Fermented pulque, the drink of the gods, was also highly valued. Cheaper and more plentiful than chocolate, Fray Antonio believed it was the indio's salvation, because it dulled their senses and made their lives more bearable.

The pulqueria consisted of two thatched, mud-walled huts with two indio women cooking over an open fire. They served pulque from large, earthen jars. I had ten cocoa beans, enough to put a Veracruz whore on her back for as many minutes, and after much haggling I purchased a huge tortilla packed with pork stew and peppers for six beans. I told the woman she harvested the violento peppers in a volcano's molten heart.

I could have gotten a cup of pulque for the other four beans but also knew I could later have all I wanted for free.

I lay in the shade of a tree and ate the tortilla. I'd been up all night, but still I could not rest. Fray Antonio's frightened face haunted me. I was quickly on my feet and back on the Jalapa road.

In another hour the road wound around a sugar plantation. The endless expanses of sugarcane were not indigenous to New Spain but had been planted along the coasts by the Spanish. The cutting and refining of the cane was impossibly brutal, indisputably dangerous—all of it performed under temazcalli sweat hut conditions. Fantastic fortunes were born out of that cane, true, but no one worked those fields voluntarily. In the end the sugar trade came down to one irreducible determinant, slavery. The indios failed miserably as slaves, their death rate in the plantations and the mines so catastrophic that Crown and Church both feared their extinction. Only the africano bore up against such lethal servitude.

Two africanos accompanied the Cortes expedition of 1519—Juan Cortes and Juan Garrido—but turning jungles into sugar and mountains into silver required armies of slaves. Those glittering jewels, gilt carriages, fine silks, and splendid palaces that the gachupins so greedily lusted after, to say nothing of the Crown's foreign wars, were paid for in slave blood.

When the Spanish king inherited the Portugese throne in 1580, chained africanos, whipped and starved by Portugese slavers, arrived in New Spain by the thousands. They were brought to work the sugarcane haciendas after the Spanish discovered they could "grow" gold in the form of sweet sugar.

Yes, the sweet tooth of Europe made slavery inescapable.

As I walked past the cane, I saw men, women, and children, all africanos, working the fields. Up the road I neared el real de negros, the fenced-off slave quarters, a cluster of round huts with conical roofs made of straw.

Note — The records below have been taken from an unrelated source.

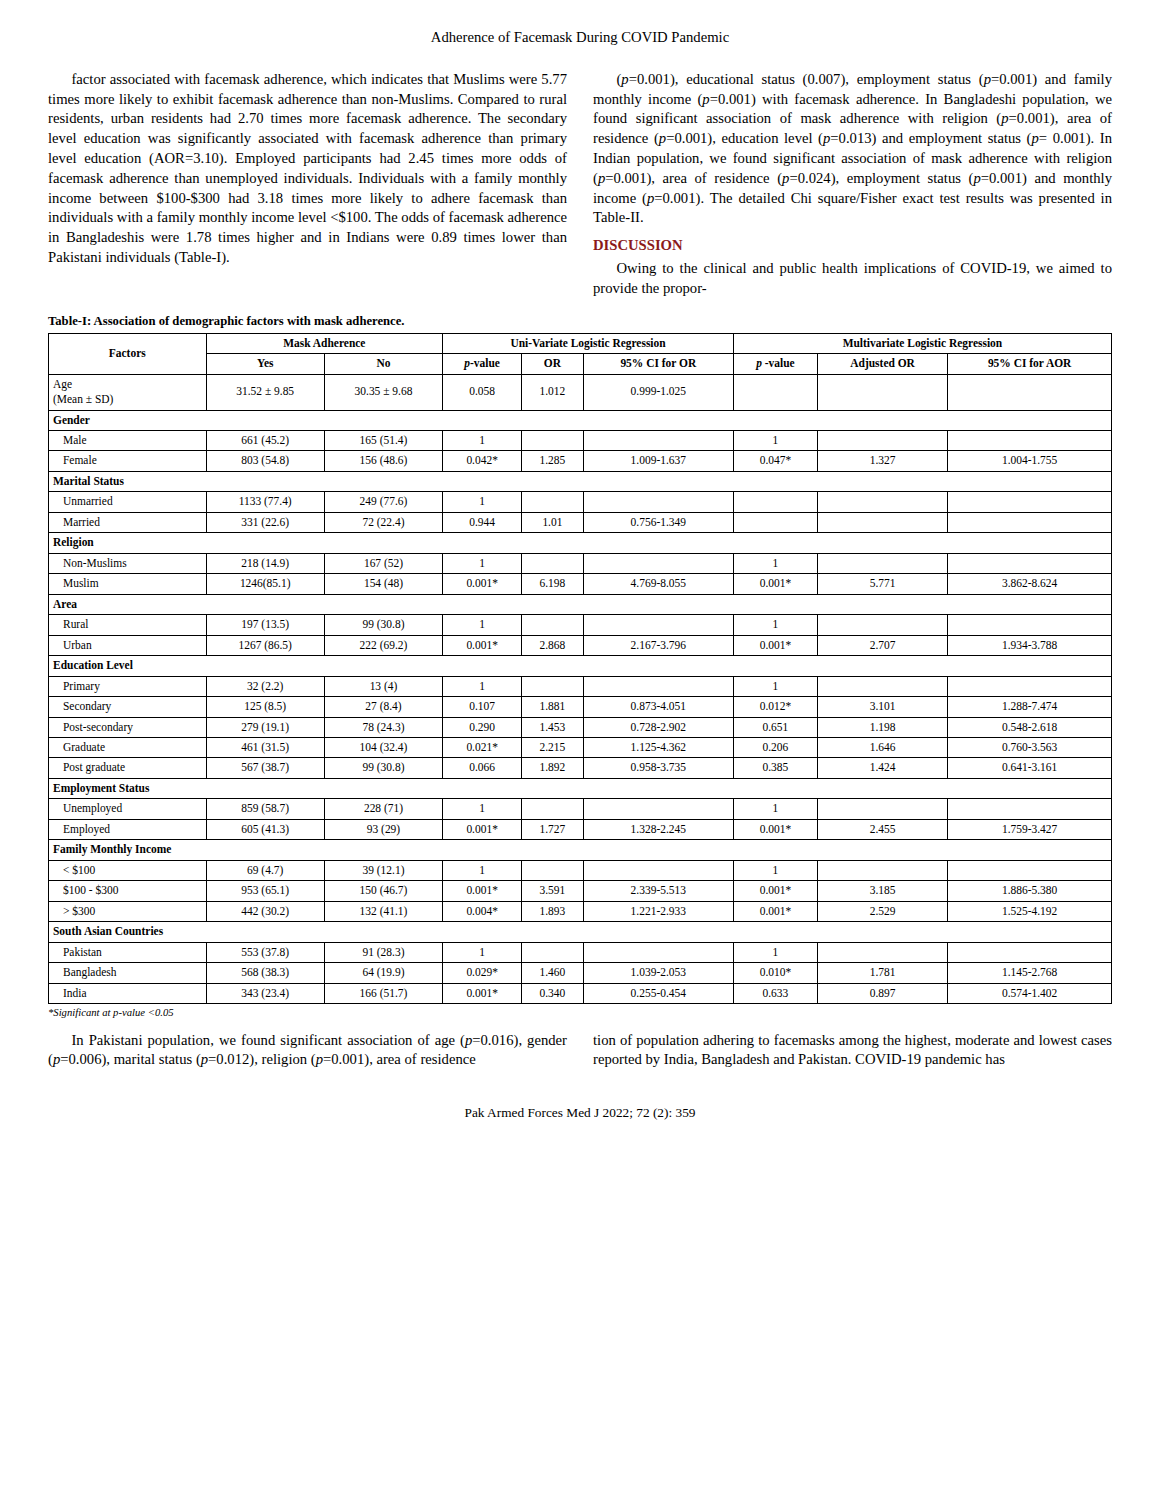Adherence of Facemask During COVID Pandemic
factor associated with facemask adherence, which indicates that Muslims were 5.77 times more likely to exhibit facemask adherence than non-Muslims. Compared to rural residents, urban residents had 2.70 times more facemask adherence. The secondary level education was significantly associated with facemask adherence than primary level education (AOR=3.10). Employed participants had 2.45 times more odds of facemask adherence than unemployed individuals. Individuals with a family monthly income between $100-$300 had 3.18 times more likely to adhere facemask than individuals with a family monthly income level <$100. The odds of facemask adherence in Bangladeshis were 1.78 times higher and in Indians were 0.89 times lower than Pakistani individuals (Table-I).
(p=0.001), educational status (0.007), employment status (p=0.001) and family monthly income (p=0.001) with facemask adherence. In Bangladeshi population, we found significant association of mask adherence with religion (p=0.001), area of residence (p=0.001), education level (p=0.013) and employment status (p= 0.001). In Indian population, we found significant association of mask adherence with religion (p=0.001), area of residence (p=0.024), employment status (p=0.001) and monthly income (p=0.001). The detailed Chi square/Fisher exact test results was presented in Table-II.
DISCUSSION
Owing to the clinical and public health implications of COVID-19, we aimed to provide the propor-
Table-I: Association of demographic factors with mask adherence.
| Factors | Mask Adherence | Uni-Variate Logistic Regression | Multivariate Logistic Regression |
| --- | --- | --- | --- |
| Yes | No | p -value | OR | 95% CI for OR | p -value | Adjusted OR | 95% CI for AOR |
| Age (Mean ± SD) | 31.52 ± 9.85 | 30.35 ± 9.68 | 0.058 | 1.012 | 0.999-1.025 | | | |
| Gender |
| Male | 661 (45.2) | 165 (51.4) | 1 | | | 1 | | |
| Female | 803 (54.8) | 156 (48.6) | 0.042* | 1.285 | 1.009-1.637 | 0.047* | 1.327 | 1.004-1.755 |
| Marital Status |
| Unmarried | 1133 (77.4) | 249 (77.6) | 1 | | | | | |
| Married | 331 (22.6) | 72 (22.4) | 0.944 | 1.01 | 0.756-1.349 | | | |
| Religion |
| Non-Muslims | 218 (14.9) | 167 (52) | 1 | | | 1 | | |
| Muslim | 1246(85.1) | 154 (48) | 0.001* | 6.198 | 4.769-8.055 | 0.001* | 5.771 | 3.862-8.624 |
| Area |
| Rural | 197 (13.5) | 99 (30.8) | 1 | | | 1 | | |
| Urban | 1267 (86.5) | 222 (69.2) | 0.001* | 2.868 | 2.167-3.796 | 0.001* | 2.707 | 1.934-3.788 |
| Education Level |
| Primary | 32 (2.2) | 13 (4) | 1 | | | 1 | | |
| Secondary | 125 (8.5) | 27 (8.4) | 0.107 | 1.881 | 0.873-4.051 | 0.012* | 3.101 | 1.288-7.474 |
| Post-secondary | 279 (19.1) | 78 (24.3) | 0.290 | 1.453 | 0.728-2.902 | 0.651 | 1.198 | 0.548-2.618 |
| Graduate | 461 (31.5) | 104 (32.4) | 0.021* | 2.215 | 1.125-4.362 | 0.206 | 1.646 | 0.760-3.563 |
| Post graduate | 567 (38.7) | 99 (30.8) | 0.066 | 1.892 | 0.958-3.735 | 0.385 | 1.424 | 0.641-3.161 |
| Employment Status |
| Unemployed | 859 (58.7) | 228 (71) | 1 | | | 1 | | |
| Employed | 605 (41.3) | 93 (29) | 0.001* | 1.727 | 1.328-2.245 | 0.001* | 2.455 | 1.759-3.427 |
| Family Monthly Income |
| < $100 | 69 (4.7) | 39 (12.1) | 1 | | | 1 | | |
| $100 - $300 | 953 (65.1) | 150 (46.7) | 0.001* | 3.591 | 2.339-5.513 | 0.001* | 3.185 | 1.886-5.380 |
| > $300 | 442 (30.2) | 132 (41.1) | 0.004* | 1.893 | 1.221-2.933 | 0.001* | 2.529 | 1.525-4.192 |
| South Asian Countries |
| Pakistan | 553 (37.8) | 91 (28.3) | 1 | | | 1 | | |
| Bangladesh | 568 (38.3) | 64 (19.9) | 0.029* | 1.460 | 1.039-2.053 | 0.010* | 1.781 | 1.145-2.768 |
| India | 343 (23.4) | 166 (51.7) | 0.001* | 0.340 | 0.255-0.454 | 0.633 | 0.897 | 0.574-1.402 |
*Significant at p-value <0.05
In Pakistani population, we found significant association of age (p=0.016), gender (p=0.006), marital status (p=0.012), religion (p=0.001), area of residence
tion of population adhering to facemasks among the highest, moderate and lowest cases reported by India, Bangladesh and Pakistan. COVID-19 pandemic has
Pak Armed Forces Med J 2022; 72 (2): 359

I knew from Beatriz that slaves, even in their quarters, had almost no privacy. They lived communally, sharing the huts regardless of sex or marital status, surrounded by pigs and chickens. The owners wanted them to breed but discouraged family dwellings, fearing that privacy encouraged talk of rebellion, especially when slaves were sold to other hacendados. Consequently, few married even though the owners sought additional stock. Healthy slaves brought a price at auction.